Die Parteistrategen der PP arbeiten derweil an Szenarien, wie es Rajoy unter den neuen Stimmenverhältnissen schaffen könnte, eine stabile Situation zu erreichen. Zwar hat die PP sich wieder etwas erholt, doch an den großen Blöcken hat sich kaum etwas verändert. Die PSOE zeigt ihm weiter die kalte Schulter: Sánchez erklärte nach den Wahlen, weder »aktiv« noch »passiv« durch Enthaltung eine Rajoy-Regierung zu ermöglichen. Während der Parteichef weiter auf Tauchstation ist, bekräftigte PSOE-Sprecher Antonio Hernando mehrfach dessen Position auch gegen interne Kritiker. Man wolle zwar mit Rajoy sprechen, sollte der den Kontakt suchen, doch der solle im rechten »ideologischen Umfeld« um Unterstützer buhlen. Es gäbe 183 Parlamentarier, die politisch der PP näher stünden als die 85 der PSOE, sagte Hernando.

Alle wissen, dass es sich Rajoy mit allen christdemokratischen Regionalparteien aus dem Baskenland oder Katalonien verscherzt hat. Deren Stimmen benötigte er nun auch, falls ihn die 35 Parlamentarier der rechtsliberalen Ciudadanos unterstützen würden. Die Aushöhlung von Autonomierechten und die Rezentralisierung haben dafür gesorgt, dass sich die katalanische CDC dem Unabhängigkeitsbündnis angeschlossen hat. Die baskische PNV sieht sich auch wegen der Sozial-, Arbeitsmarkt- und Bildungspolitik als »Antipode« zur PP, sagte PNV-Sprecher Aitor Esteban. Derzeit sei sogar eine Enthaltung unmöglich. Bei den Katalanen ist die ausgeschlossen. Deren Entsetzen ist noch gewachsen. Veröffentlichte Gesprächsmitschnitte zeigen, dass Rajoys Innenminister Jorge Fernández Díaz gegen katalanische Politiker konspiriert hat, um Anklagen gegen sie zu konstruieren.

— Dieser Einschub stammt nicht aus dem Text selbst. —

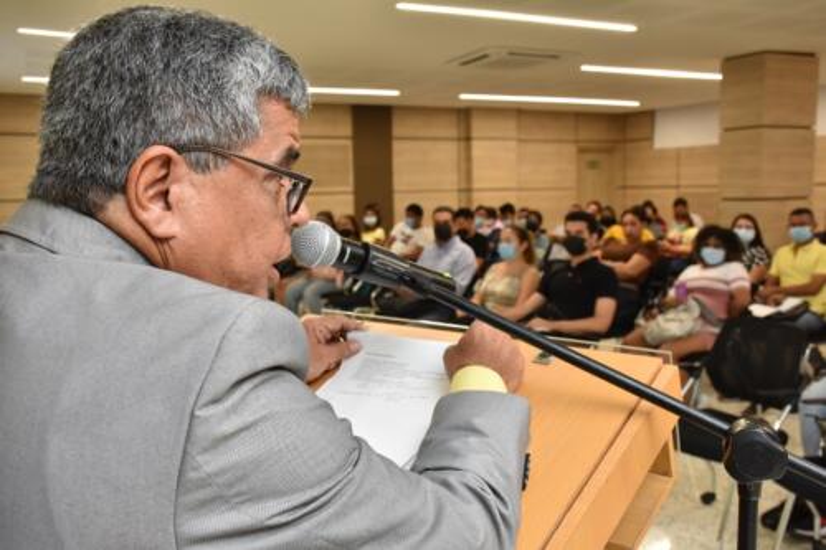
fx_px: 791
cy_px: 275
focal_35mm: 34
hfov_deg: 55.1
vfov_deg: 38.3
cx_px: 413
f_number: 5.6
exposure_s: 1/100
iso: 1250
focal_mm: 23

Und die Ciudadanos fordern für die Unterstützung von Rajoy weiter eine Erneuerung der PP, die tief im Korruptionssumpf steckt. Mit Rajoy als Regierungschef und dem Innen- und Finanzminister »sind wir in der Opposition«, bekräftige Ciudadanos-Chef Albert Rivera. Nur sein Veto nahm er zurück, womit über eine Enthaltung im zweiten Wahlgang eine Minderheitsregierung möglich werden könnte. Doch dafür müssten sich auch die Sozialisten enthalten, wofür sich Stimmen mehren, um einen dritten Wahlgang zu vermeiden. Der PSOE-Regionalfürst Guillermo Fernández Vara führt diese Fraktion an. Das »Fehlen einer Regierung« schade dem Land mehr als die Kontinuität mit Rajoy, meint der Regierungschef der Extremadura. Rajoy steht vor einer schwierigen Entscheidung: Eine schwache Minderheitsregierung zu führen oder in die zweite Reihe abzutreten. Denn nur ohne ihn könnte Spanien eine stabile Regierung unter Führung seiner PP bekommen. Wenn Rajoy am Dienstag seine Gespräche mit der CC-Parlamentarierin Ana Oramas beginnt, wird auch sie seinen Rücktritt fordern. Oramas setzt auf eine Minderheitsregierung aus PP, Ciudadanos und ihrer CC - ohne Rajoy.